» Selected text
────

Surprise! Dallas Morning News finds a Methodist to quote

Surprise! Dallas Morning News finds a Methodist to quote March 23, 2014

Once or twice (or maybe three or four or five times) in recent weeks, we have criticized The Dallas Morning News’ inability to find anyone to quote who supports the United Methodist Church’s stance on homosexuality as “incompatible with Christian teaching.”

The Methodist bishop for the region, Michael “Never Can Be Reached for Comment” McKee, hasn’t helped matters any, from a journalistic perspective. Whether there’s a history between the bishop and the Morning News or he just doesn’t want to be quoted on this matter, I have no idea. Perhaps he silenced his phone during church and forgot to ever turn it back on?

But rather than settle for a “no comment,” GetReligion has made the case that the Morning News needs to find a voice on the “other side” in its coverage of a retired Methodist minister who presided over the wedding of two gay men earlier this month. That is, unless the Dallas newspaper wants to practice advocacy journalism.

In one of our posts, I got snarky and said:

So we’re left — still — with explaining to a Pulitzer-winning newspaper how it might practice balanced journalism and treat all sides of a divisive issue such as this fairly.

Alas, there’s been a new development on this story: the minister who conducted the same-sex wedding has been suspended by the bishop.

Did the Morning News continue its trend of quoting only one side? To the Dallas newspaper’s credit, no. (Perhaps the Morning News took GetReligion’s constructive criticism to heart?)

From the latest story:

The Rev. Bill McElvaney, 85, announced his suspension in a statement to Northaven United Methodist Church, where he is a pastor emeritus. McElvaney is a graduate of and former professor at Perkins School of Theology at Southern Methodist University.

When he announced in January that he would preside over a same-sex marriage, he boldly said “love over law” mattered most.

────

» Record set

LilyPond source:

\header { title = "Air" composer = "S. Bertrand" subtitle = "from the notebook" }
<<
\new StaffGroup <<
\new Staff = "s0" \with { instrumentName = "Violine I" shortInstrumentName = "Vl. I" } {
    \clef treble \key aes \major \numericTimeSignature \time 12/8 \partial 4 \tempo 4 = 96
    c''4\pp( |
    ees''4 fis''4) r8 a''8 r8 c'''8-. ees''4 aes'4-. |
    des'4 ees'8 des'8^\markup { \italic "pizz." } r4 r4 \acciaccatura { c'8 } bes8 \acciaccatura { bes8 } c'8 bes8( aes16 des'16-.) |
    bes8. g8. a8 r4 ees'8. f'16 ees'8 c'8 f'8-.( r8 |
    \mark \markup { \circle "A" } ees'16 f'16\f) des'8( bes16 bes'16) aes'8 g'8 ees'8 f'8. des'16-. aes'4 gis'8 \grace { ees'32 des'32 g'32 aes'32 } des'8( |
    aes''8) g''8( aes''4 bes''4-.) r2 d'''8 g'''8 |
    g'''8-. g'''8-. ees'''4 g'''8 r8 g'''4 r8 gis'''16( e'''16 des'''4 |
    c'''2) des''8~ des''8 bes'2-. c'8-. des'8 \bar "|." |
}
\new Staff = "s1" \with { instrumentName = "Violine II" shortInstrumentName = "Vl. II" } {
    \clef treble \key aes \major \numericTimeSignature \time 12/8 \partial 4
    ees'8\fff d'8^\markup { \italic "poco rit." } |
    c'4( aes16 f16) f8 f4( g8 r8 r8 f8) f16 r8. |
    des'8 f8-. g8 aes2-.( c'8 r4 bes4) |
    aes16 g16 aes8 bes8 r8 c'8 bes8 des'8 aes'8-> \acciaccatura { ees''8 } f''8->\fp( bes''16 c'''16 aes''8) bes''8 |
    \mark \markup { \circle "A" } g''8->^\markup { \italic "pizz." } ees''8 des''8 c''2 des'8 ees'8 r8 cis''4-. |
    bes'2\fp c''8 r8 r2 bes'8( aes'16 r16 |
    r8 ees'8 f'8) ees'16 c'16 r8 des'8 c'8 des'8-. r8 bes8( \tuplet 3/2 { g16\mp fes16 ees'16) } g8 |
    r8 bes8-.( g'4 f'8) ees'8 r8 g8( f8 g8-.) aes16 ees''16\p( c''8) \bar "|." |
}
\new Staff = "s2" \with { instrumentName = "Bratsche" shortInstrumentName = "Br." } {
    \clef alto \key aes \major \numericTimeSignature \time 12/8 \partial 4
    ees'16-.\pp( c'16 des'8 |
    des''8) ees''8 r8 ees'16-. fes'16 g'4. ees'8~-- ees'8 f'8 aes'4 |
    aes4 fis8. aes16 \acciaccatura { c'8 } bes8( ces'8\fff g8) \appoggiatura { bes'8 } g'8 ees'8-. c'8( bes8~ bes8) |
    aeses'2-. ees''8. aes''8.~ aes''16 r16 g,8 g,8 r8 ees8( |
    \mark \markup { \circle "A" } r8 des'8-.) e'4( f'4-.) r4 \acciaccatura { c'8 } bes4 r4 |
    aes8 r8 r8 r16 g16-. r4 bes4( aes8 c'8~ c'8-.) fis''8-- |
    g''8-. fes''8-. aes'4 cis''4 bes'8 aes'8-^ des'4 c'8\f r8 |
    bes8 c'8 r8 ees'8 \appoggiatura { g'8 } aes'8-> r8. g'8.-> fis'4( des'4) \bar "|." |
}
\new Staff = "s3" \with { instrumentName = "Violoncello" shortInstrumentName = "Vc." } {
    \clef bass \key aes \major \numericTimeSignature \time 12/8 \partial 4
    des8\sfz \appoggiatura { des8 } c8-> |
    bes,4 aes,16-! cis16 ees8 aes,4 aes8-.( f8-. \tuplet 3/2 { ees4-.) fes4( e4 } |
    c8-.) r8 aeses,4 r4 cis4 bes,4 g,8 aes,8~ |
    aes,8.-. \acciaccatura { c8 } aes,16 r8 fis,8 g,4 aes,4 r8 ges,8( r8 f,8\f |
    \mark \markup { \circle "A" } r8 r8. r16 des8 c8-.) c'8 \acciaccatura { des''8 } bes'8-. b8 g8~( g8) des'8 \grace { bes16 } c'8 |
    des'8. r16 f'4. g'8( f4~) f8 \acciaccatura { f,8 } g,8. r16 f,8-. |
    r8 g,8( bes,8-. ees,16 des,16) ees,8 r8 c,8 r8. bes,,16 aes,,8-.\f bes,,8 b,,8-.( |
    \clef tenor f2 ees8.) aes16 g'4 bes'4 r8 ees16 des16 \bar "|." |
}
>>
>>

────

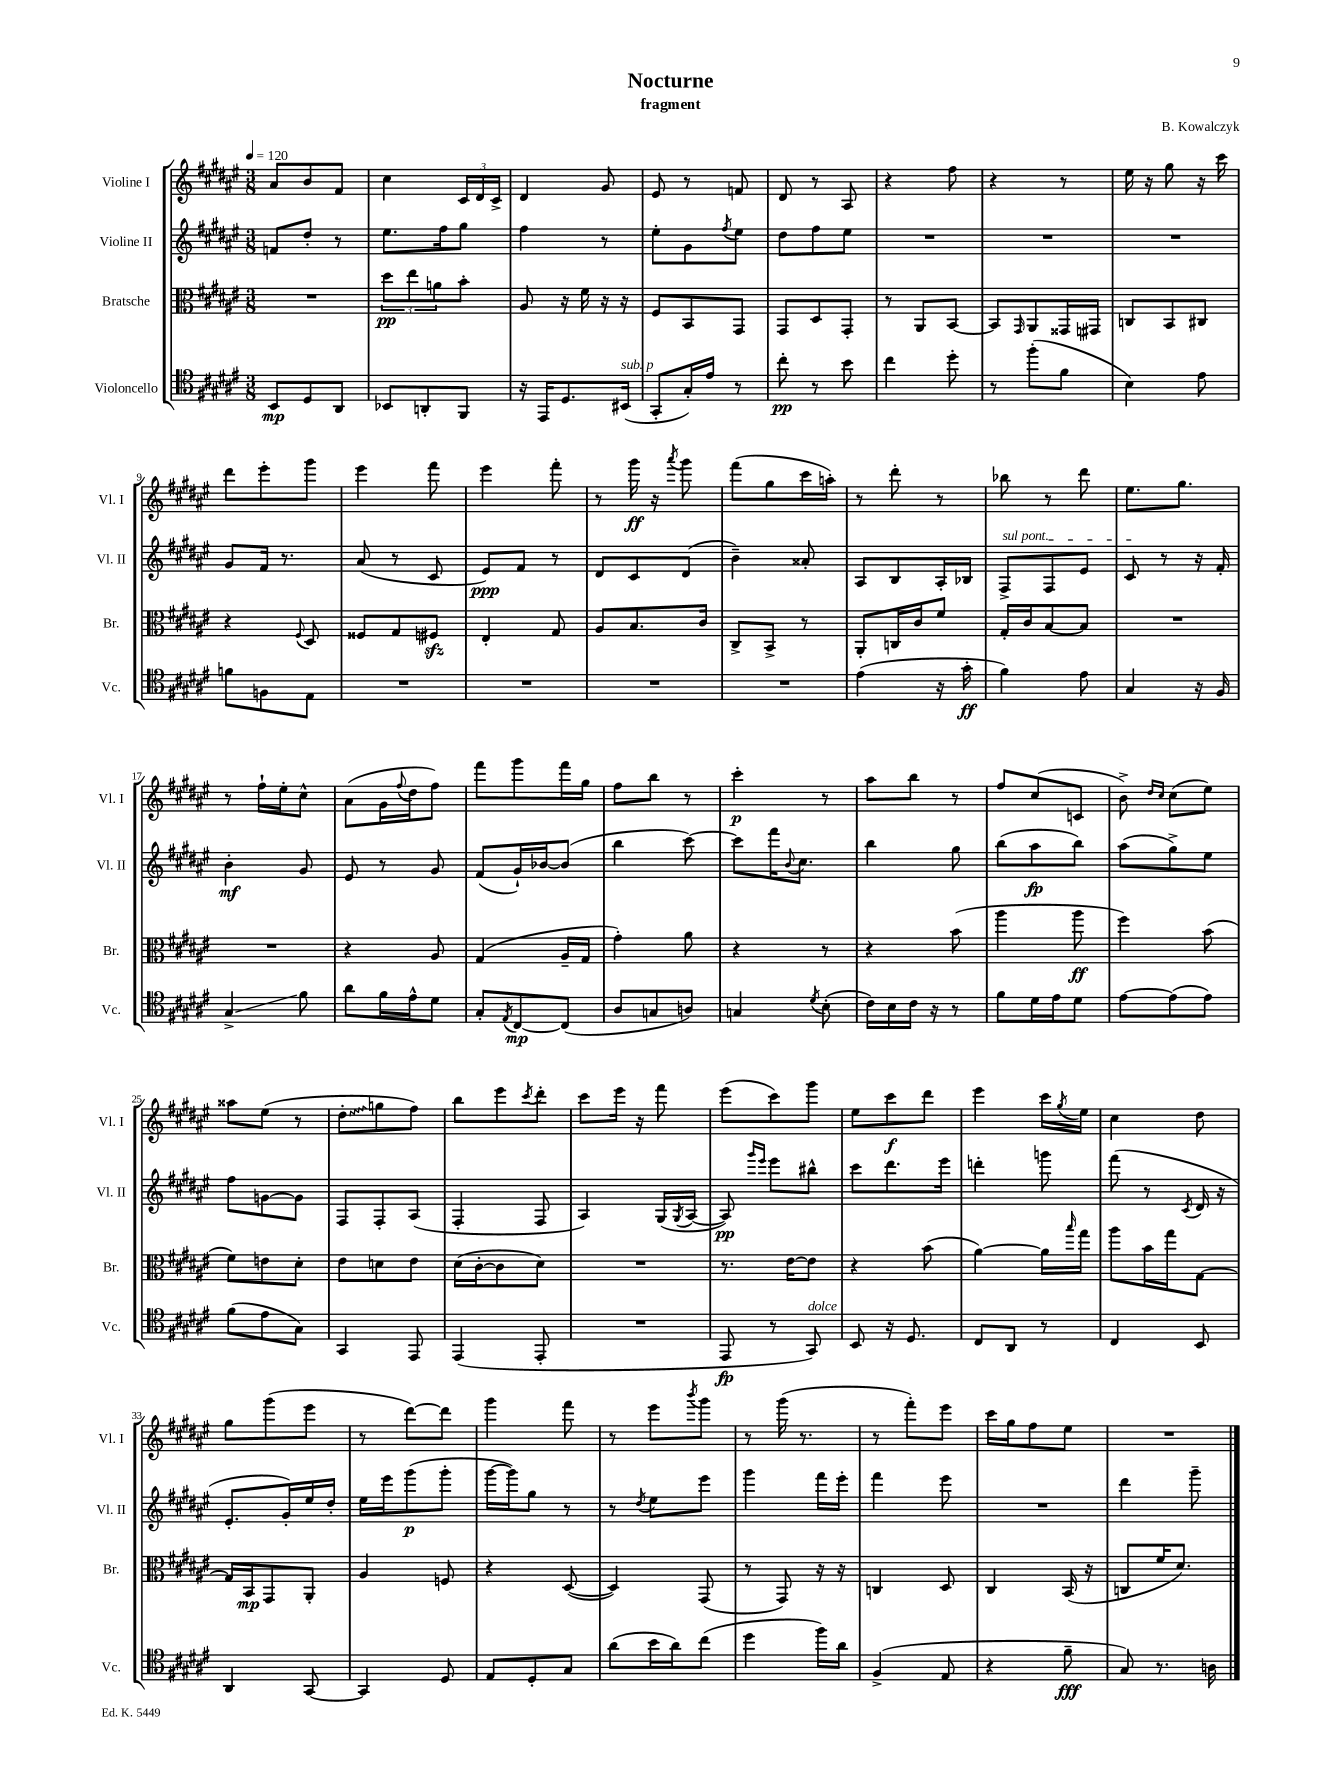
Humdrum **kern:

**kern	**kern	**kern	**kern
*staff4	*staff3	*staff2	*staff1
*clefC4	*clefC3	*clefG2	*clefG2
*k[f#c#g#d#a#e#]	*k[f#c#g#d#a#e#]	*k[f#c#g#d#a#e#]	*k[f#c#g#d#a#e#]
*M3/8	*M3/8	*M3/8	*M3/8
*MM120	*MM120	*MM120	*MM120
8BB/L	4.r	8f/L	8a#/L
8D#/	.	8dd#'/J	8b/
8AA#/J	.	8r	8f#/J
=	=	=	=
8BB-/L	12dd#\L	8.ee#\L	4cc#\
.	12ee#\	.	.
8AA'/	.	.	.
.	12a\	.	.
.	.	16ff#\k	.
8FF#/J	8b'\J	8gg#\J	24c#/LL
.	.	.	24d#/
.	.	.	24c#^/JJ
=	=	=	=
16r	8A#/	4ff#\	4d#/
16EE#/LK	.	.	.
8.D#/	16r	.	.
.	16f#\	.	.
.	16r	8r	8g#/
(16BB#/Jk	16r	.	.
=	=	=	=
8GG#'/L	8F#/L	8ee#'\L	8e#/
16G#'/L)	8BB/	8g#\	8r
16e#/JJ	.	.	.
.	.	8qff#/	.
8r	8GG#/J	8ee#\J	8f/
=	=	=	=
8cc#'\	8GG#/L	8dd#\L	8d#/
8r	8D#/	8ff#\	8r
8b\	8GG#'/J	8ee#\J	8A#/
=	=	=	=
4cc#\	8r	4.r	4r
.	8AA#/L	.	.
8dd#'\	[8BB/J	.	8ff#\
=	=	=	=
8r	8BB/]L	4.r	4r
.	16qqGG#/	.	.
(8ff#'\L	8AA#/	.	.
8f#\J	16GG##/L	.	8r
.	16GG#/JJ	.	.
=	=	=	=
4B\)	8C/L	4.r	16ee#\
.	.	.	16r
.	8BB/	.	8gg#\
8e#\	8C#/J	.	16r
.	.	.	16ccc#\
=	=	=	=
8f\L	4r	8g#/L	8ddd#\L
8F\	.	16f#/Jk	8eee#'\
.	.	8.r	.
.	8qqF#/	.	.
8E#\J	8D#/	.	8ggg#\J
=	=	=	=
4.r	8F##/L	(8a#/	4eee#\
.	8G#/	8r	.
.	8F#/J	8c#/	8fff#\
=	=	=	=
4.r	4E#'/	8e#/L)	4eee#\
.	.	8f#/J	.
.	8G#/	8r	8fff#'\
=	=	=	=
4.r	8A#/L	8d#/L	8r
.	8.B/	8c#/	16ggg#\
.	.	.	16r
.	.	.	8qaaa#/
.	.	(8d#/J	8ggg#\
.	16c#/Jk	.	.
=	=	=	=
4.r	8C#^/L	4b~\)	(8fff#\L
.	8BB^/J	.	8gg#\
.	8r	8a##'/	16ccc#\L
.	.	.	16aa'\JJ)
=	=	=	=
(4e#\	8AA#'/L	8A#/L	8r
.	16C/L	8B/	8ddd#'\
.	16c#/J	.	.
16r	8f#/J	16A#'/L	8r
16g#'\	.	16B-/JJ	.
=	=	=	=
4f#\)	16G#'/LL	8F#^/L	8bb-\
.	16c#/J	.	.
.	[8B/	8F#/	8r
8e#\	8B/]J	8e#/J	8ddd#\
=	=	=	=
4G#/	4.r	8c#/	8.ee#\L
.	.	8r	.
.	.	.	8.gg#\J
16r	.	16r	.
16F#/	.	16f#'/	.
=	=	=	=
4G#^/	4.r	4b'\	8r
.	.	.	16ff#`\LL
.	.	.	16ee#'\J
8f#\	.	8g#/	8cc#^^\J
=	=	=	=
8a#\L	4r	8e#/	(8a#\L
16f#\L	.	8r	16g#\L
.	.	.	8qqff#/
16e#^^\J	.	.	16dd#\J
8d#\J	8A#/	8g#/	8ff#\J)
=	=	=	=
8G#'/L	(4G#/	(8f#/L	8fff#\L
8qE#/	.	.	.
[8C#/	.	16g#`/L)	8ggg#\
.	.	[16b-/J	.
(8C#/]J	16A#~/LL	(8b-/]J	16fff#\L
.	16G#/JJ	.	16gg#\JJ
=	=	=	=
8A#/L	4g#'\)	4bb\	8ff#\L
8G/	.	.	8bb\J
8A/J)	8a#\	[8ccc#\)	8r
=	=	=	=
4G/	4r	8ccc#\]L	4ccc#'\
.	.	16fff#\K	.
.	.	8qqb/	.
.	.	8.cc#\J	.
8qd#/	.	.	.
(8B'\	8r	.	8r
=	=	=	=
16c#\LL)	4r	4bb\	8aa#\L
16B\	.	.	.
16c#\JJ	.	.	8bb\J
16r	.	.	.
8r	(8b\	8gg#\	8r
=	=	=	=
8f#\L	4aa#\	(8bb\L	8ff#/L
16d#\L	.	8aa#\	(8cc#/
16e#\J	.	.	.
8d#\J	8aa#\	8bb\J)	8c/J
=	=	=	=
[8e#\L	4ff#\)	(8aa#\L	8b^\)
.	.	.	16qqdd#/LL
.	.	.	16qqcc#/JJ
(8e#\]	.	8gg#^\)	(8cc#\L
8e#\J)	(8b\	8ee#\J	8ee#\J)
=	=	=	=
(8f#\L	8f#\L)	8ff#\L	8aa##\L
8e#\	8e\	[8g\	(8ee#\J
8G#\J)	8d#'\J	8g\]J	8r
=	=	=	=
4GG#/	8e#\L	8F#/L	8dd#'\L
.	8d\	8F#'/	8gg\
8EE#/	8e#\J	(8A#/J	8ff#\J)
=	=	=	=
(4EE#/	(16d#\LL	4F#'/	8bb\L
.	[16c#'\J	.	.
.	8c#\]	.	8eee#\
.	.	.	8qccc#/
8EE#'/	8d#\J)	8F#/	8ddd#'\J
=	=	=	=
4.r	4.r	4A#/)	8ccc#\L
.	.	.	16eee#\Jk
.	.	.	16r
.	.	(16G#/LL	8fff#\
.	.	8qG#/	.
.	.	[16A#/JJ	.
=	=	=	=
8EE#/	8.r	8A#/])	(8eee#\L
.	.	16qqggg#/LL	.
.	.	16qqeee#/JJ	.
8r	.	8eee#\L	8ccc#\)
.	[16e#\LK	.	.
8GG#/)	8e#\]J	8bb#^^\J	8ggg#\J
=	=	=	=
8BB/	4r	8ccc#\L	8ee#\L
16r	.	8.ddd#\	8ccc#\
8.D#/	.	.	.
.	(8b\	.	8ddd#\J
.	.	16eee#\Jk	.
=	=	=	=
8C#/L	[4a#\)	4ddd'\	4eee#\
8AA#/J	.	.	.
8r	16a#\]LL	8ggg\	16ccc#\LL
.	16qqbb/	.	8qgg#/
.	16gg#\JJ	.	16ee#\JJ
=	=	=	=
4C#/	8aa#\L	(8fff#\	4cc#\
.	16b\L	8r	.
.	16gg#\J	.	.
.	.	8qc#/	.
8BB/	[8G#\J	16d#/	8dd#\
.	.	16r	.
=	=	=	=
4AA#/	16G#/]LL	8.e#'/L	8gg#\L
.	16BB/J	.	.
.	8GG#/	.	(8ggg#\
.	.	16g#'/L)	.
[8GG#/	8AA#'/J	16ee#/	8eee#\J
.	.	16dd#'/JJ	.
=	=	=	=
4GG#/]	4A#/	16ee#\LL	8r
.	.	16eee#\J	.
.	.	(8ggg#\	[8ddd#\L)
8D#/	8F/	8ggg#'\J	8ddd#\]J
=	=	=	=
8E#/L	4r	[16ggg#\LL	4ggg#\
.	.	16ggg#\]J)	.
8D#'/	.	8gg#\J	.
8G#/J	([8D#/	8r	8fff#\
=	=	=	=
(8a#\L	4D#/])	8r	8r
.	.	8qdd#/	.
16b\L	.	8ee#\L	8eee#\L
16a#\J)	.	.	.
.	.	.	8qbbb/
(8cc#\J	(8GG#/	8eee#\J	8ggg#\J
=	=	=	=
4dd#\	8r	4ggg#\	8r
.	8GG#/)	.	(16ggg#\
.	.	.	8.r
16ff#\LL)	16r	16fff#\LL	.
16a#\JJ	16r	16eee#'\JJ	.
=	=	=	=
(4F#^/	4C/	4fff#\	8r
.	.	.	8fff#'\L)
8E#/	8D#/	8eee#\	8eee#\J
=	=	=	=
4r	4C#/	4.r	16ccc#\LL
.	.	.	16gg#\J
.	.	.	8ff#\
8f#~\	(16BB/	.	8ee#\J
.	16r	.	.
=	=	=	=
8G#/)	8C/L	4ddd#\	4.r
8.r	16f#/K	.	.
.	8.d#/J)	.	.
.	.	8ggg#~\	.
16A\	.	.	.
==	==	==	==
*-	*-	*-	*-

────

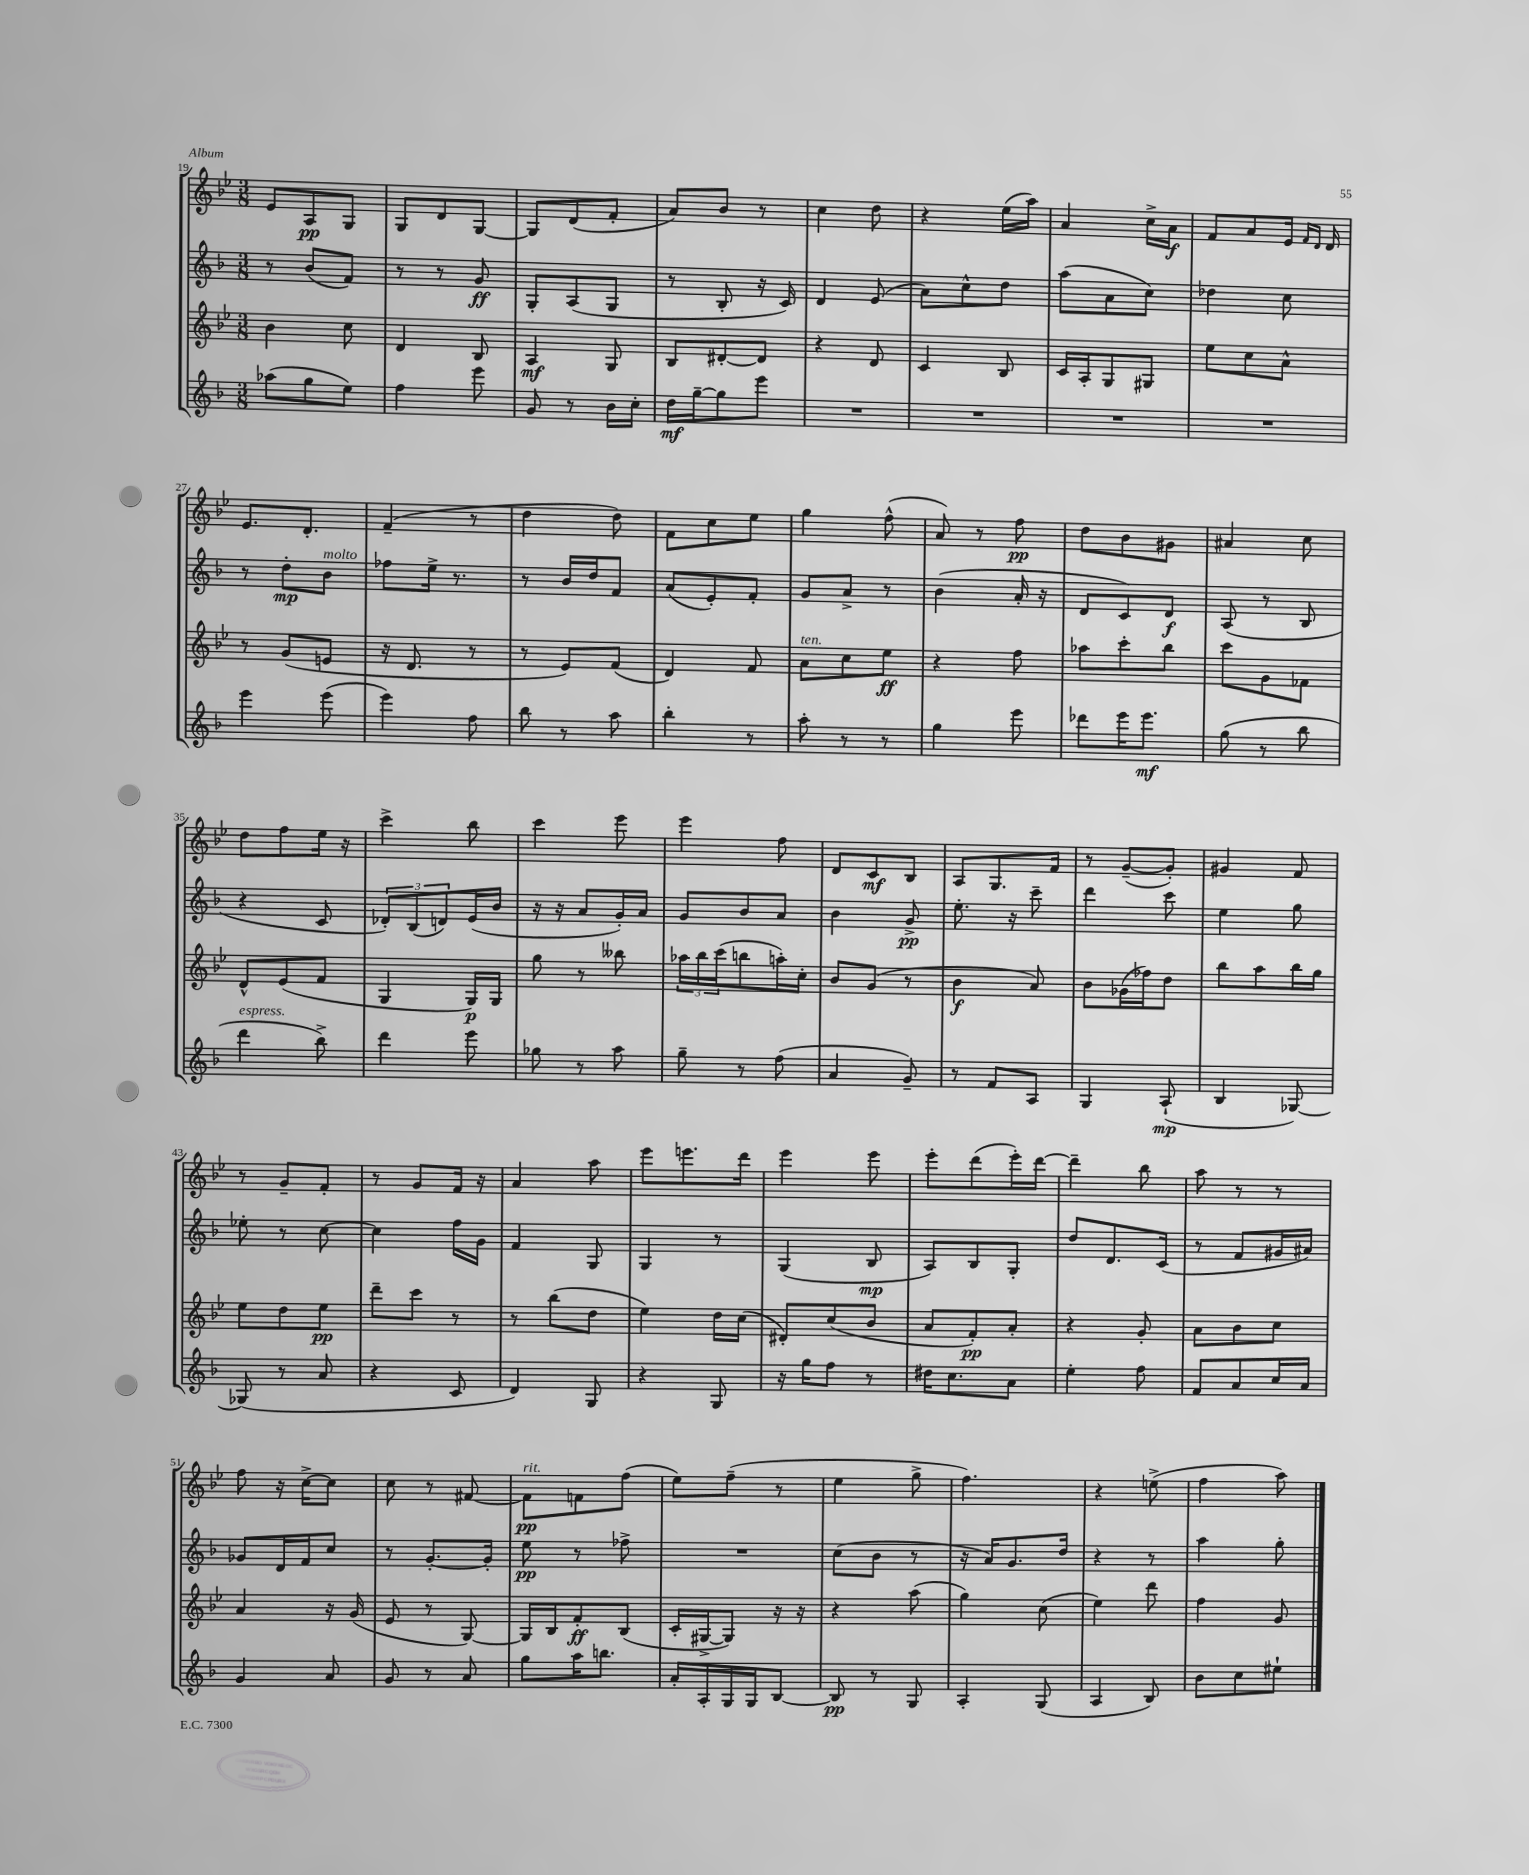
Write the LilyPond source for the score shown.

────

» The task
Change "newspaper" to "publication" in the blog post from "But rather than" to "by the bishop.", and write out that passage. The lines that come after the blog post are unrelated material.

» Task solution
But rather than settle for a “no comment,” GetReligion has made the case that the Morning News needs to find a voice on the “other side” in its coverage of a retired Methodist minister who presided over the wedding of two gay men earlier this month. That is, unless the Dallas publication wants to practice advocacy journalism.

In one of our posts, I got snarky and said:

So we’re left — still — with explaining to a Pulitzer-winning publication how it might practice balanced journalism and treat all sides of a divisive issue such as this fairly.

Alas, there’s been a new development on this story: the minister who conducted the same-sex wedding has been suspended by the bishop.